TASK LIST:
1 – In the news article about the UAE's ecological footprint ranking, what is the UAE's per-capita footprint?
2 – Carry on the news article about the UAE's ecological footprint ranking, starting right after its final sentence.

EXERCISE PASSAGE:
▽

ABU DHABI // The UAE has finally lost the world title it never wanted – the most environmentally wasteful country on the planet.
Every two years since 1998 the World Wide Fund for Nature (WWF) has produced a global ecological footprint chart, and the UAE has topped every chart since 2000.
But in the latest Living Planet Report published today the unenviable top spot went to Qatar, with Kuwait second and the UAE dropping to third.
The UAE is becoming more aware of the need to conserve resources, said Tanzeed Alam, policy director at the Emirates Wildlife Society – World Wide Fund for Nature (EWS-WWF).
Recent measures such as the introduction of efficiency standards for some air-conditioning units, green building codes in Abu Dhabi and renewable-energy targets in the capital and in Dubai are all moves in the right direction.
"The UAE has already started some domestic actions," he said. "We still feel there is more that needs to happen."
The biannual report measures humanity's need for natural resources such as land for crops and grazing, fishing grounds, forests and others, against the planet's ability to produce these resources.
Overall, demand for natural resources has doubled since 1966. Humanity needs 1.5 planets to sustain itself, meaning that people are degrading natural resources at an alarming rate.
Although the UAE's total environmental footprint is well below 1 per cent of the global total, its per-capita footprint of 8.4 global hectares (gha) per person is several times higher than the global average.
Kuwait's per-capita footprint is just under 10 gha per person. Qatar, the world's largest exporter of liquefied natural gas, reaches nearly 12 gha per person.

△

DATA SECTION:
▽

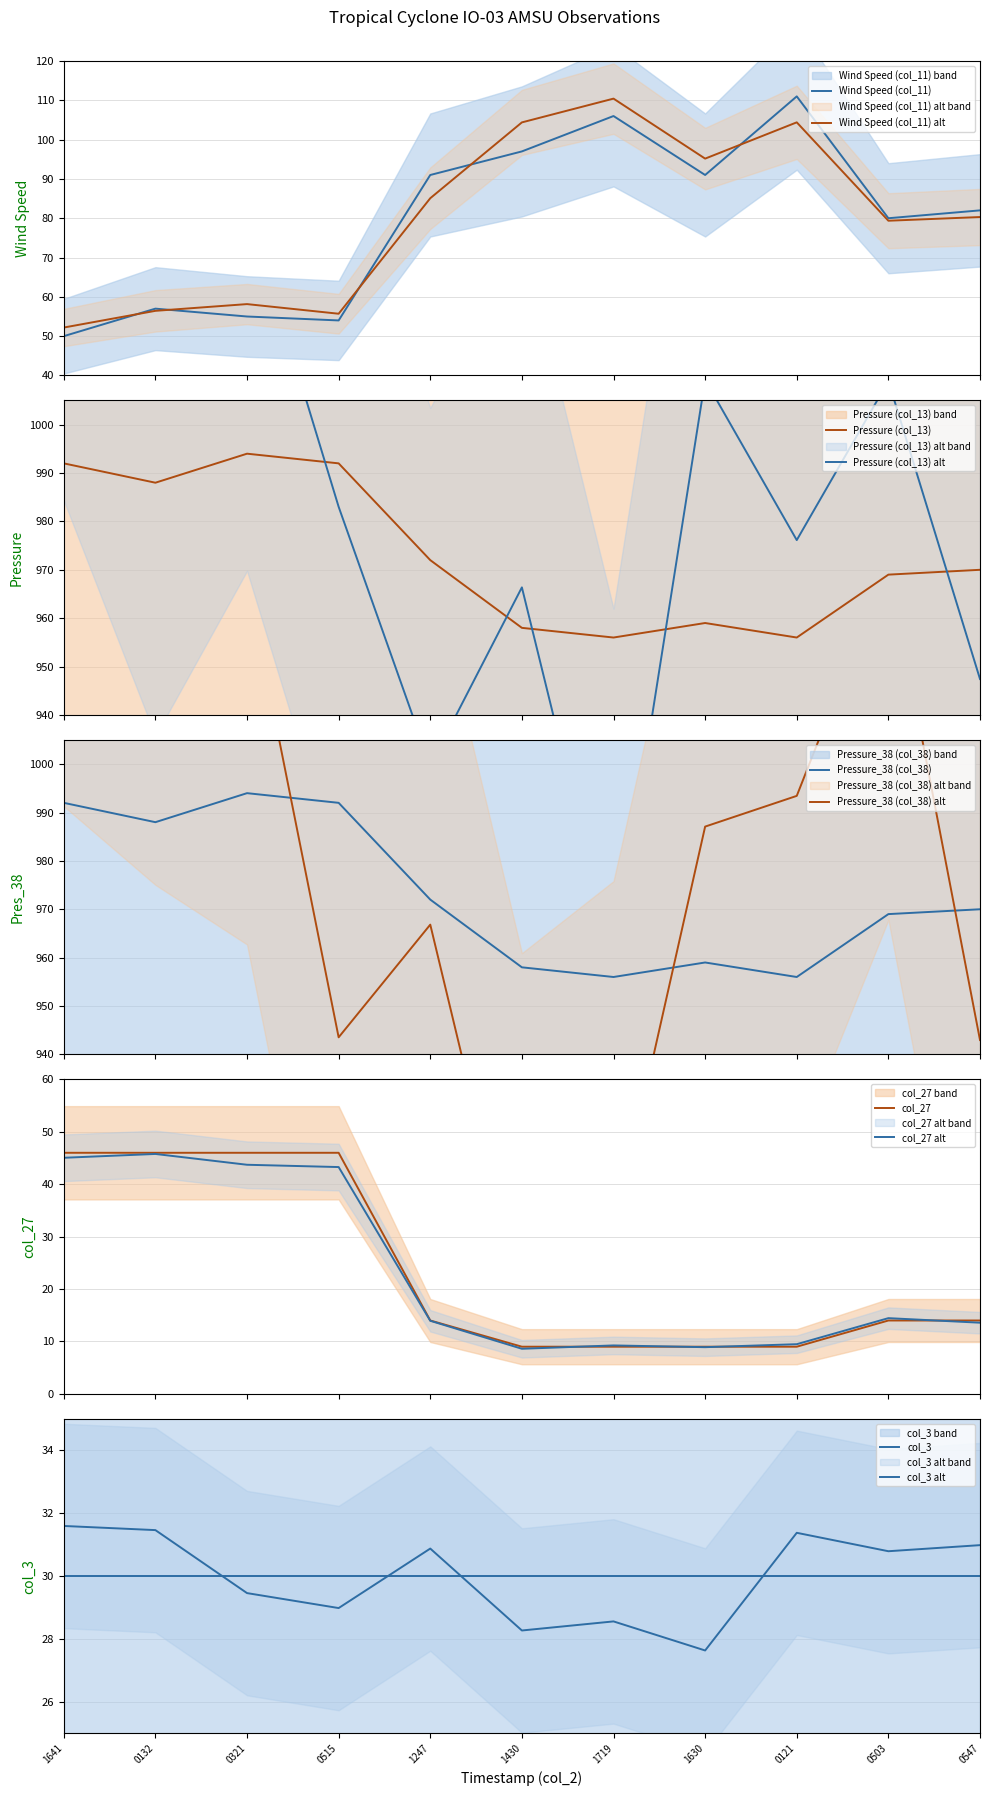

What is the sum of all Pressure (col_13) values?

10706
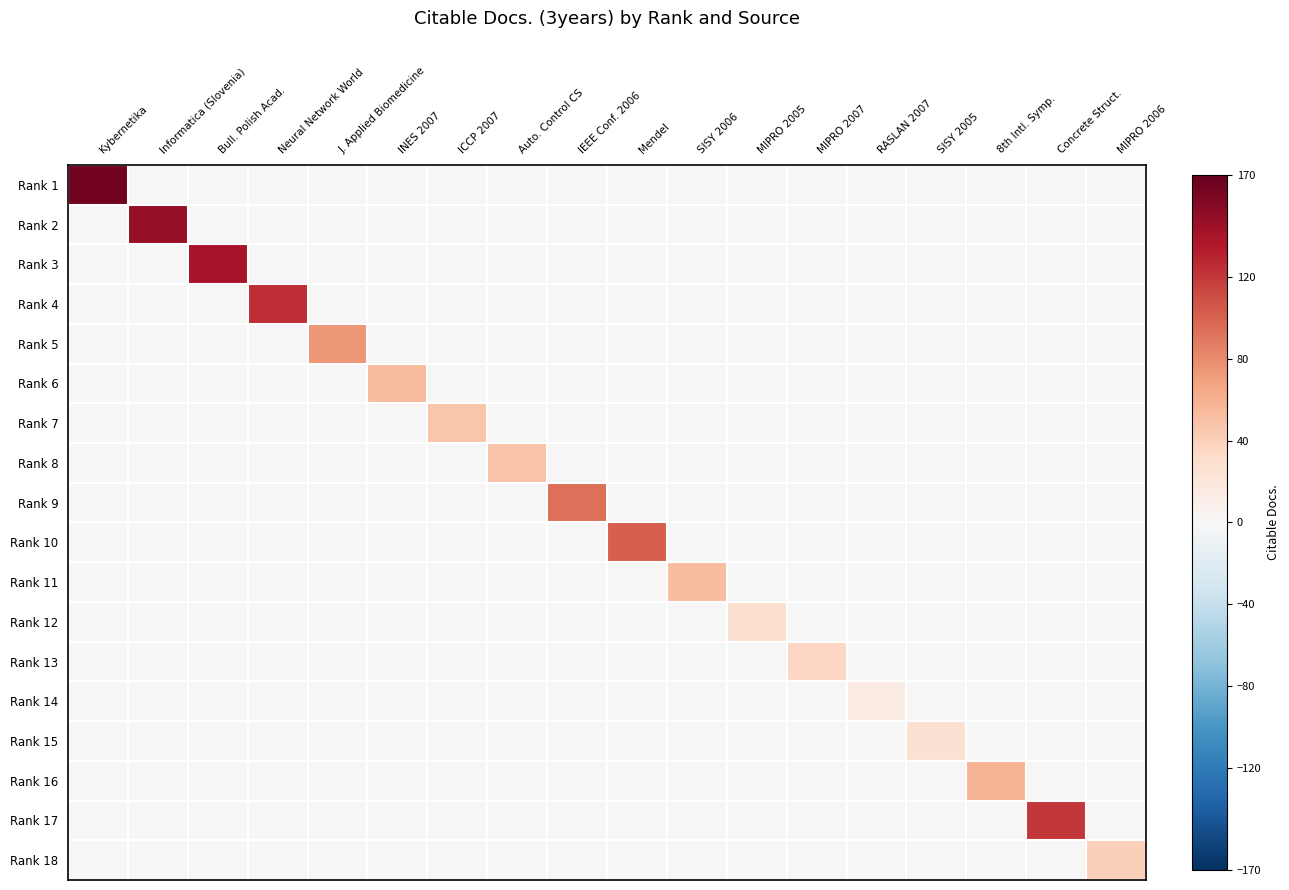

Which series has the largest range (max minus min)?

Rank 1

△

TASK-BY-TASK RESULTS:
1 – 8.4 global hectares per person

2 –
With harsh desert climates and scarce fresh water supplies, the three Gulf countries "share a common challenge", said Mr Alam.
"We all need a lot of electricity to desalinate water and to keep buildings cool in summer. There is also wasteful consumption of resources."
The latest report uses data from 2008. Its previous edition, published in 2010, used data assembled in 2007. Then, the UAE's footprint was 10.68 gha per person.
"There have been methodological adjustments to the way the country's footprint is calculated and it may be partly to do with the economic slowdown the UAE has faced," said Razan Al Mubarak, secretary general of the Environment Agency - Abu Dhabi.
"This could also be an indication that resources are being consumed more efficiently."
Besides the global territory necessary to produce the food, timber and other resources for sustaining a population, the footprint concept also examines the land necessary to build houses and infrastructure, and absorb produced wastes.
One important type of waste is carbon dioxide. This and other greenhouse gases are released when fossil fuel is burned to power vehicles and produce energy. About 80 per cent of the UAE's environmental footprint comes from the consumption of energy and other carbon-intensive goods and services.
Mr Alam said saving energy and water offered the greatest opportunities to reduce the UAE's high carbon and environmental footprints. One area for policy-makers to consider is drafting a comprehensive federal strategy to combat climate change.
Another important step is to draft implementation plans for Abu Dhabi and Dubai's renewable energy targets.
Developing green buildings codes for existing buildings also offers opportunities, he said.
While a significant portion of a country's environmental footprint has to do with decisions made by its institutions or resource usage by its companies, individuals also play a role. The report found that individuals in high-income countries have a footprint five times greater than those in low-income countries.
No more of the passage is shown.